**Source passage:**
^^^^^^^^^^^^^^^^
2026-02-06: Hot-Path Staleness Root-Cause Investigation

Plan Version: v1.4 Status: In Progress (Phases 0-2 implemented in repo; 2026 annual output topology conversion completed on production) Scope: Determine and mitigate underlying causes of recurring hot-path stale mount events (Errno 107). Batched items: #6

Current Operator Decision (as of 2026-05-06)

After the 2026 annual crawl became idle and all annual jobs were indexed, the operator converted the 2026 annual job output dirs from direct per-job sshfs mounts to hot paths rooted in the single Storage Box mount.

Verification evidence:

scripts/vps-annual-output-tiering.py --apply --year 2026 mounted jobs 6, 7, and 8.
/proc/self/mountinfo showed one base Storage Box sshfs mount at /srv/healtharchive/storagebox and hot annual mount roots under /jobs/....
Hot and cold annual paths had matching device/inode identity.
^^^^^^^^^^^^^^^^
**Work instructions:**
**A)** How would the sentence "Hot and cold annual paths had matching device/inode identity." from the hot-path staleness investigation read in Spanish?
**B)** Can you pick up the hot-path staleness investigation after its last line and write the next part?

[Transcribed page contents]
^^^^^^^^^^^^^^^^
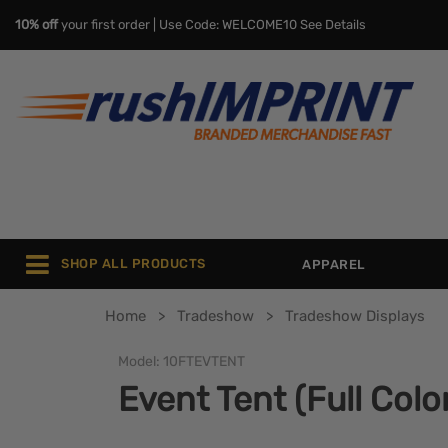
10% off
your first order | Use Code: WELCOME10
See Details
SHOP ALL PRODUCTS
APPAREL
Home
Tradeshow
Tradeshow Displays
Model:
10FTEVTENT
Event Tent (Full Colo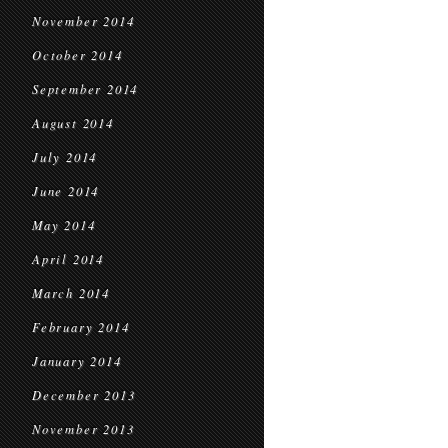
November 2014
October 2014
September 2014
August 2014
July 2014
June 2014
May 2014
April 2014
March 2014
February 2014
January 2014
December 2013
November 2013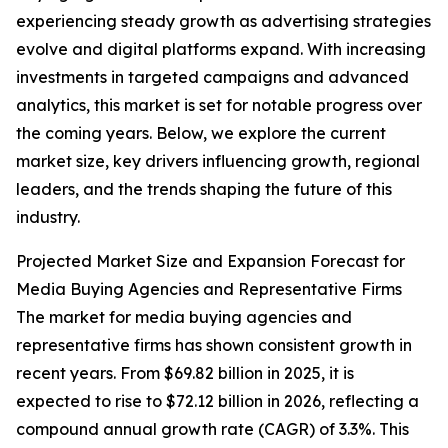
experiencing steady growth as advertising strategies
evolve and digital platforms expand. With increasing
investments in targeted campaigns and advanced
analytics, this market is set for notable progress over
the coming years. Below, we explore the current
market size, key drivers influencing growth, regional
leaders, and the trends shaping the future of this
industry.
Projected Market Size and Expansion Forecast for
Media Buying Agencies and Representative Firms
The market for media buying agencies and
representative firms has shown consistent growth in
recent years. From $69.82 billion in 2025, it is
expected to rise to $72.12 billion in 2026, reflecting a
compound annual growth rate (CAGR) of 3.3%. This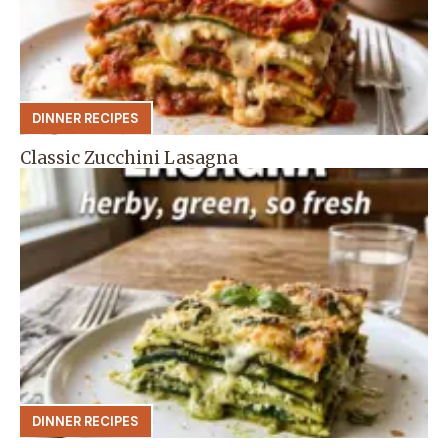
DINNER RECIPES
Classic Zucchini Lasagna
DINNER RECIPES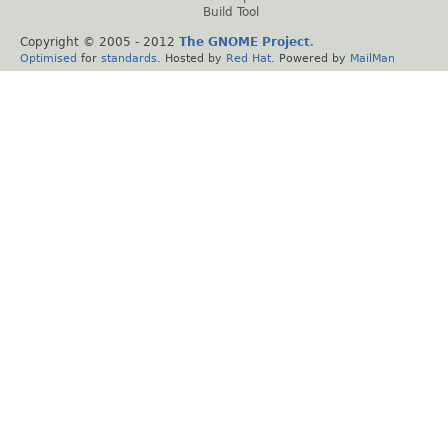
Build Tool
Copyright © 2005 - 2012
The GNOME Project
.
Optimised
for
standards
. Hosted by
Red Hat
. Powered by
MailMan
^^^^^^^^^^^^^^^^
**Task-by-task outputs:**
**A)** Las rutas anuales en caliente y en frío tenían una identidad de dispositivo/inodo coincidente.

**B)**
Annual status remained indexed=3 and readyForSearch=true.
Replay smoke returned 200 for HC, PHAC, and CIHR after replay restart.

Current observations (as of 2026-05-06)

The 2026 annual job output dirs are no longer independent per-job sshfs mounts.
On sshfs-backed bind mounts, findmnt may still display fuse.sshfs and omit an obvious bind option. Use mountinfo root and hot/cold identity checks, or the updated scripts/vps-annual-output-tiering.py, to distinguish the intended topology from direct remote submounts.
Deploy-lock suppression was observed and cleared:
A stale /tmp/healtharchive-deploy.lock existed and caused apply-mode watchdogs to skip.
The lock file was removed; metrics now show deploy lock inactive.

Implementation Progress

Phase 0: Implemented in repository (hypothesis matrix + evidence criteria).
Phase 1: Implemented in repository (operator evidence capture script + playbook integration).
Evidence capture helper:
- scripts/vps-capture-hotpath-staleness-evidence.sh
Evidence diff helper:
- scripts/vps-diff-hotpath-staleness-evidence.sh
Recovery playbook now recommends capturing a bundle before state changes:
- docs/operations/playbooks/storage/storagebox-sshfs-stale-mount-recovery.md
The playbook also recommends a post-repair evidence bundle (--tag post-repair) so you can diff pre/post state.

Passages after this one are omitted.